→ Task brief: Using the data beneath this instruction, retype only the lines from the one that contains "left elbow: (405, 873)" down to the one that contains "left back paw: (692, 717)", both included, exactly as they appear.

Pixel coordinate listings
^^^^^^^^
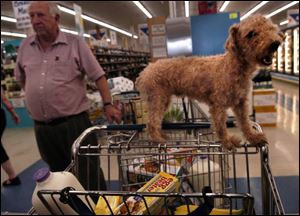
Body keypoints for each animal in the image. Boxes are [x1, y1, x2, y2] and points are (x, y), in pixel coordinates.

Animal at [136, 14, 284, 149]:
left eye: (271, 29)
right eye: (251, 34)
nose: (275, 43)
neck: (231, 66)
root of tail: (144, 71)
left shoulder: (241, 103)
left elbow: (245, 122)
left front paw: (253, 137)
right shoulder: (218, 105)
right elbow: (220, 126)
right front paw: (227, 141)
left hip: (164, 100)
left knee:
^^^^^^^^
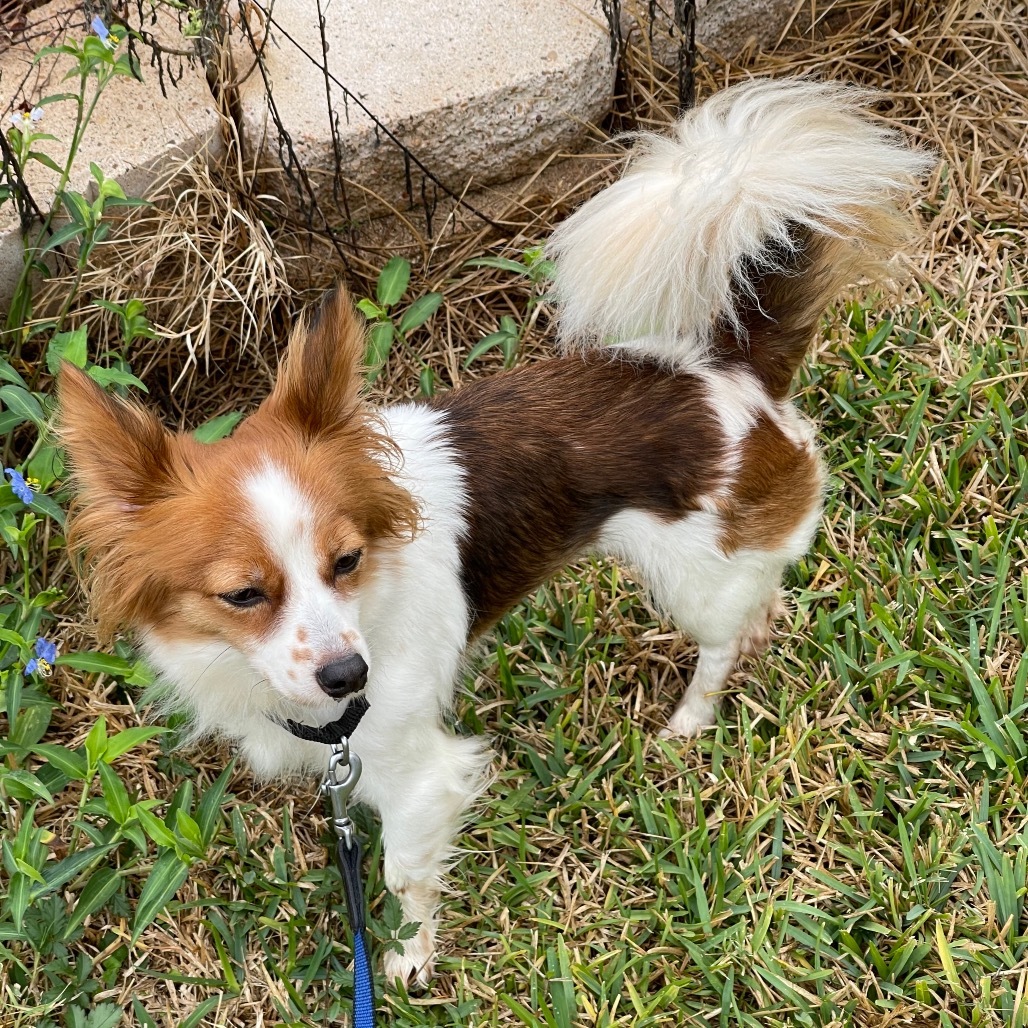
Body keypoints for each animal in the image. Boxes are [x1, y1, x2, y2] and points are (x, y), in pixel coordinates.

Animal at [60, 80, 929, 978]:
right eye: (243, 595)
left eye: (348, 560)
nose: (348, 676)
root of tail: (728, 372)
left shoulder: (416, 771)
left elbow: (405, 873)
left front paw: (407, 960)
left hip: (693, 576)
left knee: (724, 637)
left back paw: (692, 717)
^^^^^^^^
→ Task output:
left elbow: (405, 873)
left front paw: (407, 960)
left hip: (693, 576)
left knee: (724, 637)
left back paw: (692, 717)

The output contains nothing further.